**Selected text:**

# Frai - Kung



## alfshooter (May 11, 2011)

Hello !!

My great friend Frailuco gave me this Dankung few weeks ago, after trying it successfully, we improve the handle, and would be more comfortable and precise, all work is the Master Frailuco, wood used, stick ferro, Ebony, another unknown and red stick, finished with beeswax.

I am very happy and I'm sure will be a great leader :king:

Video in action, 





regards ...... Alf :wave:


----------



## BC-Slinger (Jan 6, 2013)

Very nice upgrade to the frame, and top notch slinging to go with it. Well done my friend :thumbsup:

Cheers

Matt.K.M aka BC-Slinger


----------



## treefork (Feb 1, 2010)

Nice ! :thumbsup:


----------



## alfshooter (May 11, 2011)

BC-Slinger said:


> Very nice upgrade to the frame, and top notch slinging to go with it. Well done my friend :thumbsup:
> 
> Cheers
> 
> Matt.K.M aka BC-Slinger


Many thanks Matt, comfort and robustness allows me to experience better with double tubes. :wave:


----------



## alfshooter (May 11, 2011)

treefork said:


> Nice ! :thumbsup:


  Thank you very much for your time Master, we must continue to improve marksmanship.


----------



## BAT (Feb 26, 2015)

Que buen upgrade! se ve que quedó bastante cómoda esa Dankung!

Saludos!


----------



## alfshooter (May 11, 2011)

BAT said:


> Que buen upgrade! se ve que quedó bastante cómoda esa Dankung!
> 
> Saludos!

**Extracted listing:**
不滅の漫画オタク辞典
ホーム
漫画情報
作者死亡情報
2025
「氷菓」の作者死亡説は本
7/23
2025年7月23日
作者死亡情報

**Assignment A:** Give the username of every distinct person who posted in the Frai - Kung thread, listing each name once.
**Assignment B:** Echo the extracted listing line for line, from its first line to its last, with no changes.

**Exercise result A:**
alfshooter
BC-Slinger
treefork
BAT

**Exercise result B:**
不滅の漫画オタク辞典
ホーム
漫画情報
作者死亡情報
2025
「氷菓」の作者死亡説は本
7/23
2025年7月23日
作者死亡情報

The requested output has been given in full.